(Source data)
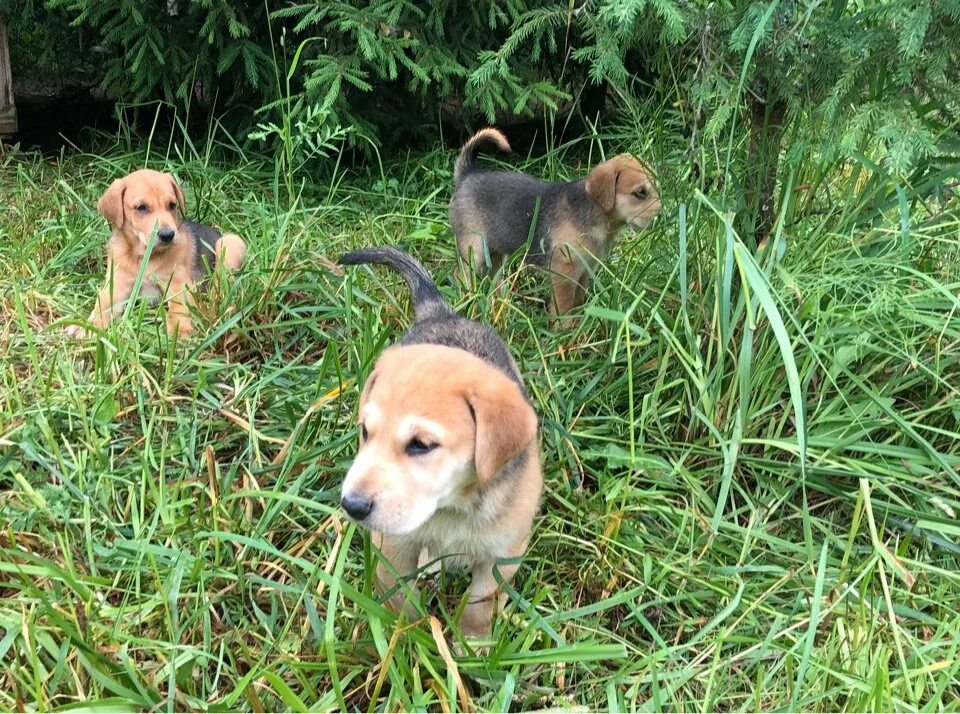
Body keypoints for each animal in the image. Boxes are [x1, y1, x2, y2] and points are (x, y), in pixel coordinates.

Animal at [66, 171, 248, 340]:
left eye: (172, 205)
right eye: (141, 207)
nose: (168, 235)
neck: (145, 256)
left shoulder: (177, 284)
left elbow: (178, 309)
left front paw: (180, 331)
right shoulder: (116, 286)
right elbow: (101, 307)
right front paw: (85, 327)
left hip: (229, 242)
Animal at [338, 248, 540, 636]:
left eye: (421, 444)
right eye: (365, 432)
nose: (351, 506)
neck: (452, 509)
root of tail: (442, 313)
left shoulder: (502, 557)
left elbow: (479, 607)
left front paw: (473, 642)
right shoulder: (393, 547)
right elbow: (402, 601)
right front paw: (410, 636)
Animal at [448, 127, 660, 314]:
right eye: (640, 193)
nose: (661, 217)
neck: (595, 216)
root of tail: (468, 174)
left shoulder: (585, 271)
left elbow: (577, 301)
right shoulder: (564, 273)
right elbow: (564, 307)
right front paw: (564, 330)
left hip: (495, 253)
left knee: (492, 278)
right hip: (473, 249)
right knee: (460, 276)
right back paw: (466, 301)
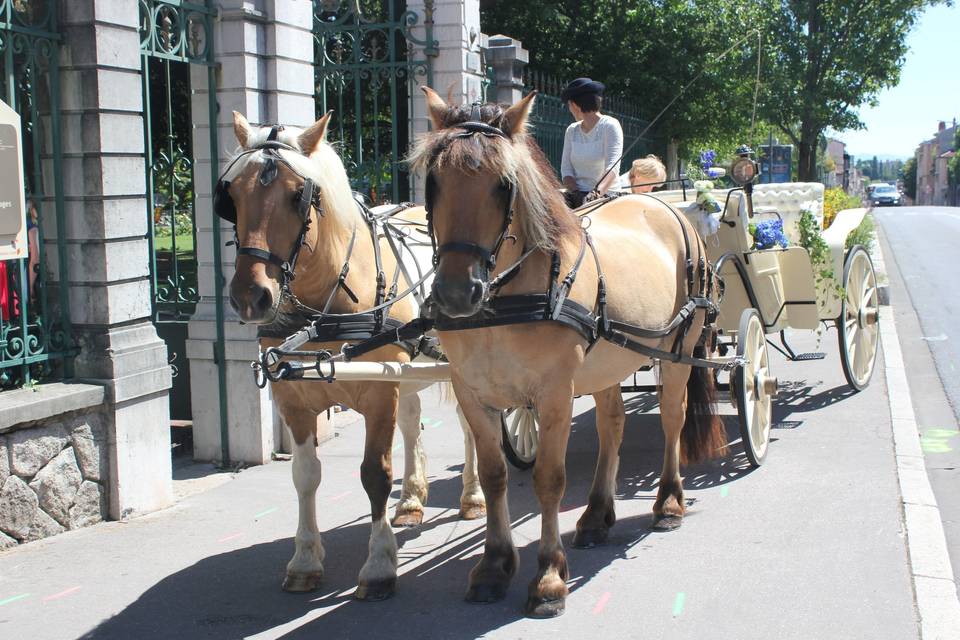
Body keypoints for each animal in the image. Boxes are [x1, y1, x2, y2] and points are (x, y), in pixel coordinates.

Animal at [220, 111, 484, 600]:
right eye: (231, 194)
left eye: (298, 195)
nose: (250, 297)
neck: (324, 310)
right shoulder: (293, 400)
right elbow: (305, 475)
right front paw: (305, 560)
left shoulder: (378, 396)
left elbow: (374, 474)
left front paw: (379, 564)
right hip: (406, 371)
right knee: (412, 422)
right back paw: (411, 500)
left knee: (470, 426)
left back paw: (473, 497)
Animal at [408, 90, 724, 616]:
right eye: (433, 180)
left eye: (504, 184)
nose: (455, 294)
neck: (504, 300)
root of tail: (663, 204)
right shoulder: (472, 393)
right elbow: (494, 475)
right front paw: (494, 565)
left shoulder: (555, 395)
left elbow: (549, 480)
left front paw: (549, 576)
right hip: (609, 361)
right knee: (612, 423)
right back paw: (597, 515)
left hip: (677, 350)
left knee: (672, 419)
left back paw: (668, 502)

What needs to be done = Take the lines above from the top of the records through the one with "right shoulder: (116, 286)" and repeat them exactly, without any pictures.

Answer for the task =
Body keypoints for each animal in the image. Boxes are [x1, y1, x2, y2] and points are (x, y), in pixel coordinates.

Animal at [66, 171, 248, 340]:
left eye: (172, 205)
right eye: (141, 207)
nose: (168, 235)
neck: (145, 256)
left shoulder: (177, 284)
left elbow: (178, 309)
left front paw: (180, 331)
right shoulder: (116, 286)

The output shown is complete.